For some, the decision to get the flu vaccine becomes a battle between should I, or shouldn't I. But for others, the flu vaccine is a yearly ritual that provides comfort they will not get the flu. The CDC states the vaccine is not 100 percent effective, but it is your best shot in preventing the flu ... or is it?



Even though people have succumbed to the flu after receiving the vaccine, the media, CDC and doctors continue to state it is the best medicine. The mayor of New York admitted to getting the flu even though he received a flu shot but remains committed to the yearly flu vaccine.



The CDC attempts with educated guesses and data from past flu season to determine the most effective vaccine for the upcoming year. The effectiveness of the decided chemistry is not known until the end of the flu season or if at all.



The media, hospitals and pharmacies strongly encourage a flu vaccine. Some hospitals have fired employees who refused the flu vaccine.



Rather to get the flu vaccine or not is an individual's choice and should not be a forced decision. Media outlets have failed to report the potential side effects related to the flu vaccine. The reports only claim the protection against the flu not the fact some have been paralyzed or suffered severe allergic reactions from the vaccine.



Recently, the side effects of the vaccine became more evident after seeing an individual receive the flu vaccine at a pharmacy in a local supermarket.



As a nurse and a public health advocate, I was concerned how bloodshot the woman's eyes became after the injection. Concerned of a possible allergic reaction, I lingered in the area for some time. Surely, the pharmacist would have known what to do if the woman had indeed experienced an allergic reaction. Red eyes is one of the side effects of the flu vaccine but can also be a sign something more severe is happening.

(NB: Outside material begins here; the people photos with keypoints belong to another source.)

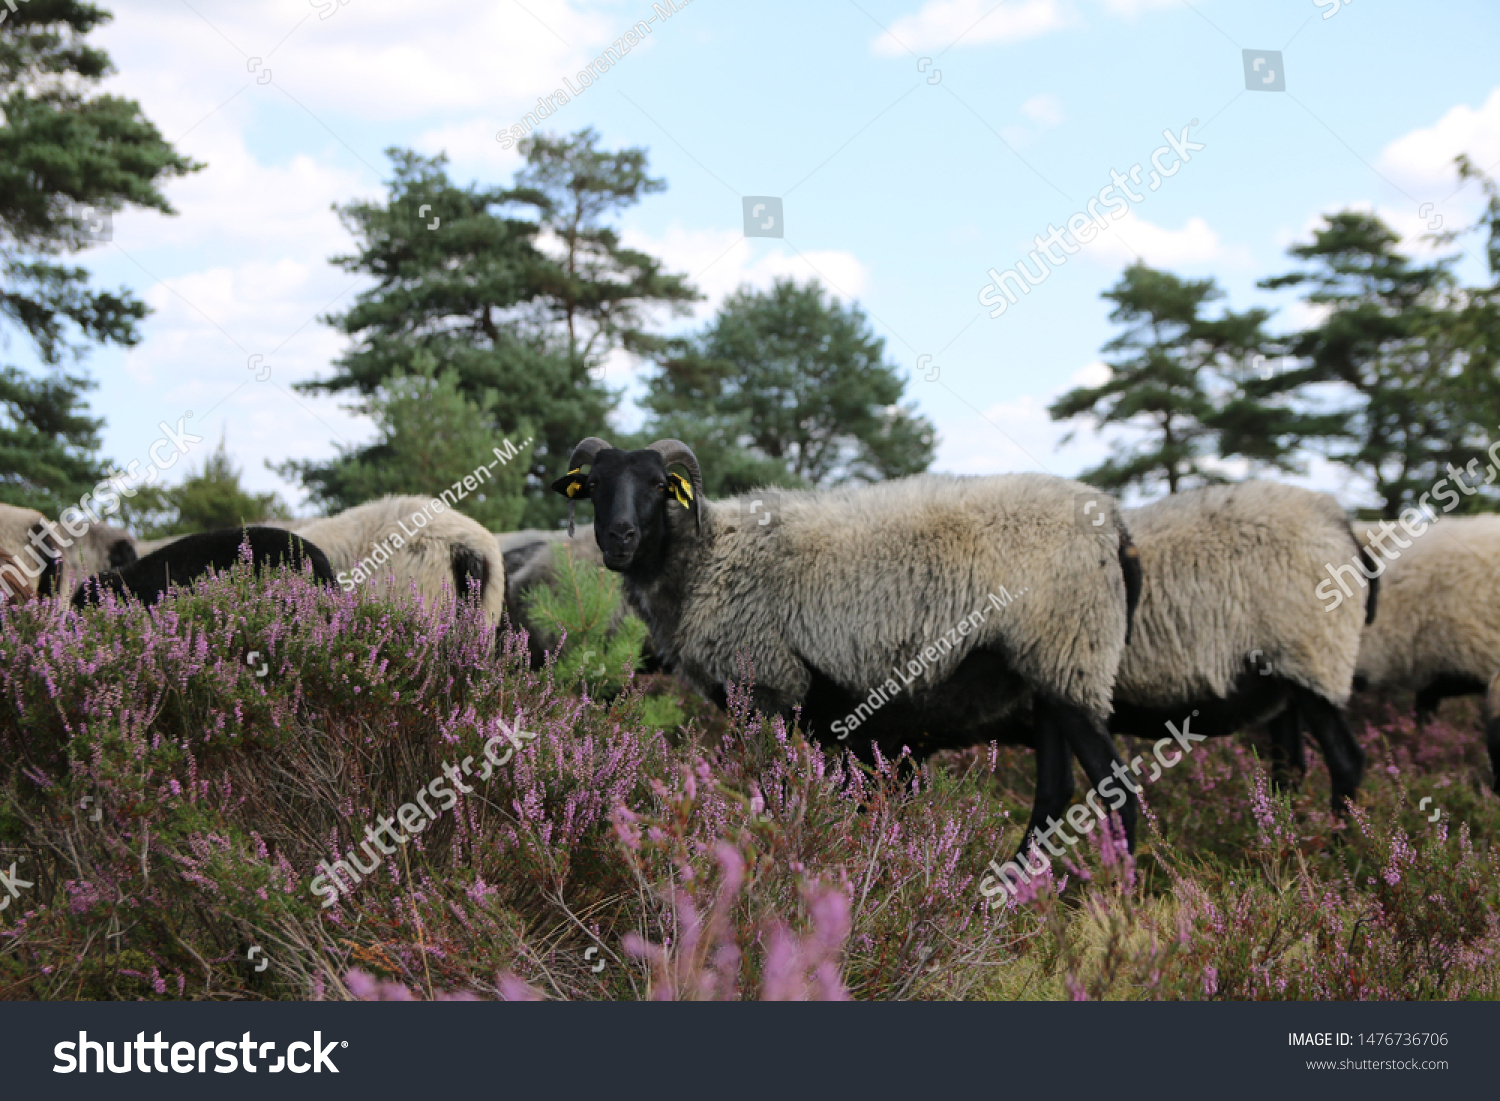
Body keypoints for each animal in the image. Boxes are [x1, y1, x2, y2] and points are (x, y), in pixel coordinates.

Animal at [558, 435, 1140, 852]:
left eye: (659, 485)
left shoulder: (770, 682)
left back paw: (1112, 899)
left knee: (1120, 792)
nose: (619, 537)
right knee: (1054, 792)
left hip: (1072, 653)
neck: (706, 558)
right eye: (594, 484)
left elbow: (777, 788)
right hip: (1049, 670)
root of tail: (1114, 521)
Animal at [1110, 483, 1374, 810]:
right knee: (1289, 766)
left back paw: (1339, 825)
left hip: (1315, 657)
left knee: (1345, 760)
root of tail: (1337, 519)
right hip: (1283, 681)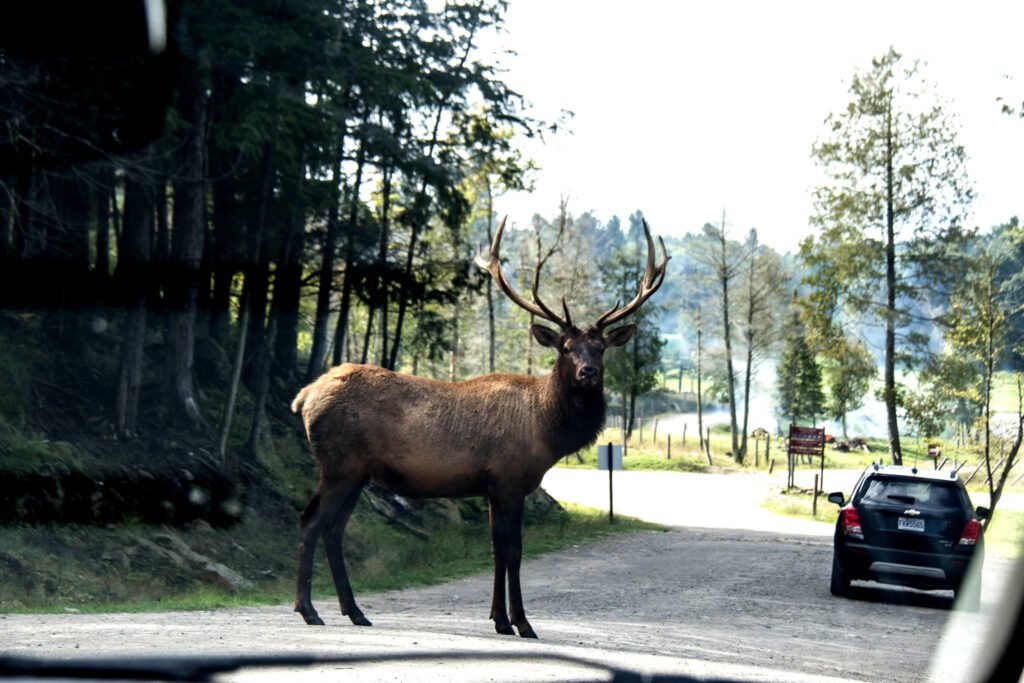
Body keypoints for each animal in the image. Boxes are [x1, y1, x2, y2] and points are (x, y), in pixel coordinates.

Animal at [290, 217, 668, 638]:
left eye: (601, 348)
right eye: (566, 348)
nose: (588, 372)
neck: (545, 432)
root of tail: (305, 396)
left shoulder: (491, 486)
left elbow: (496, 550)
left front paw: (498, 618)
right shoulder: (509, 479)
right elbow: (513, 550)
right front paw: (521, 621)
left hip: (356, 473)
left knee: (333, 529)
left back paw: (354, 611)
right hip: (339, 466)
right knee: (311, 522)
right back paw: (308, 609)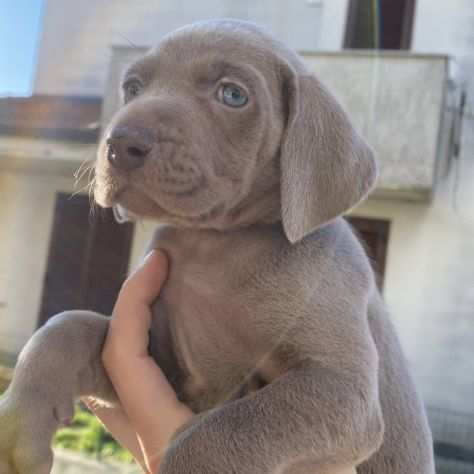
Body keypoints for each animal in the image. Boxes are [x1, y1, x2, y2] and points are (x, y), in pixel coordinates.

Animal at [0, 19, 436, 474]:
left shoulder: (342, 387)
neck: (214, 246)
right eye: (133, 88)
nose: (118, 144)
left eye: (233, 95)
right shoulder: (161, 364)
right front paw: (18, 432)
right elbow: (65, 327)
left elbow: (223, 431)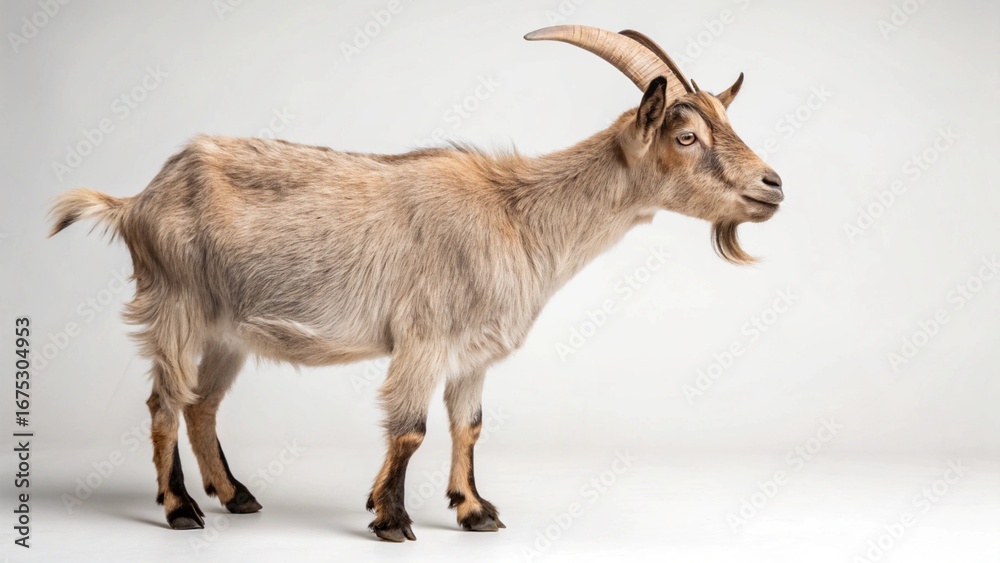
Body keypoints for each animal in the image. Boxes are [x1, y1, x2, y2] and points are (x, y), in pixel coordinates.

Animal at [49, 25, 783, 541]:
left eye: (725, 122)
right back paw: (180, 508)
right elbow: (410, 428)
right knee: (164, 402)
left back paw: (237, 496)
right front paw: (391, 518)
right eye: (686, 136)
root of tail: (137, 201)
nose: (773, 184)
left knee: (201, 404)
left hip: (229, 328)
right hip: (175, 302)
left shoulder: (474, 351)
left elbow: (470, 426)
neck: (517, 214)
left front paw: (474, 509)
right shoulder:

After carefully weighing the benefits versus the side effects, each person must decide whether to receive the flu vaccine or not. Improving the immune system is the first step to preventing the flu. Exercise, healthy diet and avoiding sugar will strengthen the immune system. Research indicates optimal vitamin D levels increase the body's chance of fighting the flu virus.



Common sense plays a role in preventing the flu and the spread of the virus. Therefore, until a vaccine with a 100 percent effectiveness is developed, wash your hands.